### Task details
According to the weekly question post, how long does a response need to be?

### Selected extract
┏━━

Section 004, Instructor: Larry Dignan

Weekly Question #8: Complete by April 9 class start

Leave your response as a comment on this post by the beginning of class on April 9, 2018. Remember, it only needs to be three or four sentences. For these weekly questions, I’m mainly interested in your opinions, not so much particular “facts” from the class!

Here is the question:

Once again, find another online article dated within last two weeks from a credible source that has something to do with data and is interesting and relevant to you. Copy and paste the URL directly into your response followed by a few sentences that explain what is interesting about it.

27 Responses to Weekly Question #8: Complete by April 9 class start

  • https://www.forbes.com/sites/johnnosta/2018/04/03/data-and-its-real-demons/#21d5c7472985

    This article is interesting because it recognizes that often data can be misused for the wrong reasons. Then, it shows the good sides to data. The article argues that the most important use of data is medical data. It has the ability to save lives, and the way we utilize the information to better our medical world.

  • https://www.forbes.com/sites/celiashatzman/2018/03/09/popsugar-is-launching-the-makeup-line-of-millennials-dreams/
    This article is about how a media and technology company, PopSugar, used data to create its own line of beauty products. Makeup is a passion of mine, and I never think of it as something that has to do with data but more as an art form. It will be interesting to see if this brand is successful.

  • https://www.economist.com/news/britain/21739993-despite-its-flaws-new-obligation-could-spark-change-employment-practices-forcing

    I think this article is interesting because of the way the way the data is presented. The article goes on to describe the difference in gender pay gap in the U.K. and illustrates a chart showing woman’s median earnings as a percentage of men’s median earnings. It then states that the data is not adjusted for different employee roles. A data set describing differences in pay gap can’t be taken seriously if it includes secretaries with executives.

  • https://www.forbes.com/sites/julianmitchell/2018/04/05/this-data-driven-rental-platform-makes-finding-the-perfect-apartment-quick-and-easy/#2903e4683ddc
    This article is interesting because it changes the way an agent personalized your apartment search to a machine personalizing your search with much more in-depth explanation than your typical agent. This app also utilized agents to help renters but it speed through the process with the help of the app’s in-depth data.

  • https://www.economist.com/news/science-and-technology/21739644-securing-data-networks-new-ways-trade-data

    According to Cisco, an American technology group, the amount of of data that passes through the internet amounts to more than a zettabyte each month. Usually, data deals are at between the holder of the information and those who want the infomation. Companies like Fetch, IOTA, and Uber are creating new ways to trade data safely. This article I found talks more about it, because I use these new applications to get information about where I am headed.

┗━━

### Extracted entries
┏━━

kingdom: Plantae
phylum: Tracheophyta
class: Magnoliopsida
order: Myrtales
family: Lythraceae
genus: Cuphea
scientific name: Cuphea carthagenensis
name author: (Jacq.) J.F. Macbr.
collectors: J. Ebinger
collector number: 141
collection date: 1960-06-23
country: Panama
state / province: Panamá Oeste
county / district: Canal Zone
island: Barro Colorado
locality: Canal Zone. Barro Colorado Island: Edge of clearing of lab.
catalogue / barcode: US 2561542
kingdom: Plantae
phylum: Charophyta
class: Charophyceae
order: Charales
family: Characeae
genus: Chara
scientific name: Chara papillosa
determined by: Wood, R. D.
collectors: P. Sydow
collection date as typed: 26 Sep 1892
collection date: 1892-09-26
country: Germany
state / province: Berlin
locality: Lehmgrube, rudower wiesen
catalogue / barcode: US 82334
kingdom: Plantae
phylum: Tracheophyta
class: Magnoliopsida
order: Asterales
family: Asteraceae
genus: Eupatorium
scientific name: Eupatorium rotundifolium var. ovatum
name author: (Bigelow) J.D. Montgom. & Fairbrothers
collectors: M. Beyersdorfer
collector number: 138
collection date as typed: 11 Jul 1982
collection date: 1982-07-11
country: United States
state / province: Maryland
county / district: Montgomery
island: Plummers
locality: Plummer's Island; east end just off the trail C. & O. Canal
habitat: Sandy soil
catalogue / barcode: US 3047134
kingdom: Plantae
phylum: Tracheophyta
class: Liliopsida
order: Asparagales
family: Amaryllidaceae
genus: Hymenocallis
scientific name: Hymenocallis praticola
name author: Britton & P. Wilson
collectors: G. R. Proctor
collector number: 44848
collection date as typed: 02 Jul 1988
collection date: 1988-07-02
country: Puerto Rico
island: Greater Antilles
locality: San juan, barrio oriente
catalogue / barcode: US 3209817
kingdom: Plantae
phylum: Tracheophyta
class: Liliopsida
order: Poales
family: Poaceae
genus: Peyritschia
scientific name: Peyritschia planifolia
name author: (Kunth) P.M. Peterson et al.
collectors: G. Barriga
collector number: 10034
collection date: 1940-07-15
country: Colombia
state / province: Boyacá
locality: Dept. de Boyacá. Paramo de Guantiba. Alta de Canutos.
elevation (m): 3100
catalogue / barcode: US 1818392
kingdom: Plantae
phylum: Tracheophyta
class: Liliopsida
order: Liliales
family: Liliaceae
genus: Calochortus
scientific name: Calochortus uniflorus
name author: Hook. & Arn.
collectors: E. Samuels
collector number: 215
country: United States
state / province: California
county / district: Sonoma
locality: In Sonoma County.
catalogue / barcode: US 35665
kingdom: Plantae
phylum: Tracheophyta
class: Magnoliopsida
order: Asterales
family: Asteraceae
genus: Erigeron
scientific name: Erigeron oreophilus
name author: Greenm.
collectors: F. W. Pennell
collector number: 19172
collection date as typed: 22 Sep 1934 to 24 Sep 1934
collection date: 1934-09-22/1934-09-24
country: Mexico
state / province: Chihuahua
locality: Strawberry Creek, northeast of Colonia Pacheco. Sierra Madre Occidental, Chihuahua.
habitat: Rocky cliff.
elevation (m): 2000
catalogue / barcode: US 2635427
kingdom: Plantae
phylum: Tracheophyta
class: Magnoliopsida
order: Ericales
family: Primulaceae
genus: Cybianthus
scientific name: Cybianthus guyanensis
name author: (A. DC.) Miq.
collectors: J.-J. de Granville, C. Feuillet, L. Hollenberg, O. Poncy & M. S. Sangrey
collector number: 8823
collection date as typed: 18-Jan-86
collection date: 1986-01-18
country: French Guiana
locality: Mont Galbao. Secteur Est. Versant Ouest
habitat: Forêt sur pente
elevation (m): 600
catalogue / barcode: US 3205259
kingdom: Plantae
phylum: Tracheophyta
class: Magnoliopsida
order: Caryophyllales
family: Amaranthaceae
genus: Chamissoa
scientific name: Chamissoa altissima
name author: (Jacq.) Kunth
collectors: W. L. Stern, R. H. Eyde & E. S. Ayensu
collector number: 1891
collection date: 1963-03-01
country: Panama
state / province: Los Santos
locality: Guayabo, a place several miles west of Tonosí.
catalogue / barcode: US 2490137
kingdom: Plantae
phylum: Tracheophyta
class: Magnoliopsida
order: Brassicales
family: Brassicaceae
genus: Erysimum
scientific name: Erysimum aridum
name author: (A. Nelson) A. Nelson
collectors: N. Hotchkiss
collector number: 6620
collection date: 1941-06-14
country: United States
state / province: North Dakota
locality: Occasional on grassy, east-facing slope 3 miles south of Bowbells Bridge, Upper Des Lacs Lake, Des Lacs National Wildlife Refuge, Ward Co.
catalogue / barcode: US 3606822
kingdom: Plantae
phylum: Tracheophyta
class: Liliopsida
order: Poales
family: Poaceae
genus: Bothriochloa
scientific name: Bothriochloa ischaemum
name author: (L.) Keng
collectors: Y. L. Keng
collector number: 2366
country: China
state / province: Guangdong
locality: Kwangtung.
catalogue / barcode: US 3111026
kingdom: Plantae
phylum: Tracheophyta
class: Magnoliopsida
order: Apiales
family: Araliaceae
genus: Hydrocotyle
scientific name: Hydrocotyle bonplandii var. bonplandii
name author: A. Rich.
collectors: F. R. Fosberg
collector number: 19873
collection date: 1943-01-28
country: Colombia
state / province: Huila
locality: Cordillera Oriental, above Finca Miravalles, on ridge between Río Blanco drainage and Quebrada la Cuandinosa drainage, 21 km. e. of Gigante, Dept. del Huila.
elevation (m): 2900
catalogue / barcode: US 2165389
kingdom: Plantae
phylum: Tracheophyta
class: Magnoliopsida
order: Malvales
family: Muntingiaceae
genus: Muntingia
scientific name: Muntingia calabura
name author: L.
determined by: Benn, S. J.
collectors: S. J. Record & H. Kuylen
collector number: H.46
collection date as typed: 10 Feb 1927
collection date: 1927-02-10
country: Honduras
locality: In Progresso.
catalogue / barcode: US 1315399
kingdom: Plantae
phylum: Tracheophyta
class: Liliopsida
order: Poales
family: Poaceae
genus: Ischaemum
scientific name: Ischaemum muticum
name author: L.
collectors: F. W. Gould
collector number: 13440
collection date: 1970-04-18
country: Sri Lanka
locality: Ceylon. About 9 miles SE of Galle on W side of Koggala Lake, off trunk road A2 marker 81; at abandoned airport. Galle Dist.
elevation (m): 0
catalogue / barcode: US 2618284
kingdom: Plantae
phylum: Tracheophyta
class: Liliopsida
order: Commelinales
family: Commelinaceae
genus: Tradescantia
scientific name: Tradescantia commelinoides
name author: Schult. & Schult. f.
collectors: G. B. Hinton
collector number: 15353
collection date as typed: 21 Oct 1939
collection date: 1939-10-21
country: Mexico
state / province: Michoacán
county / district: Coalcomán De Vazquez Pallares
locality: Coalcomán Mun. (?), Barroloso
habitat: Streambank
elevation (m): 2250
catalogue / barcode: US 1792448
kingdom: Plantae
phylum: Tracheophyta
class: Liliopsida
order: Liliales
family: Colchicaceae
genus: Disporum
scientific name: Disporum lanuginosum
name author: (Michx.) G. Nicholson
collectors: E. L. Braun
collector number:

┗━━

### Response to the task
Three or four sentences.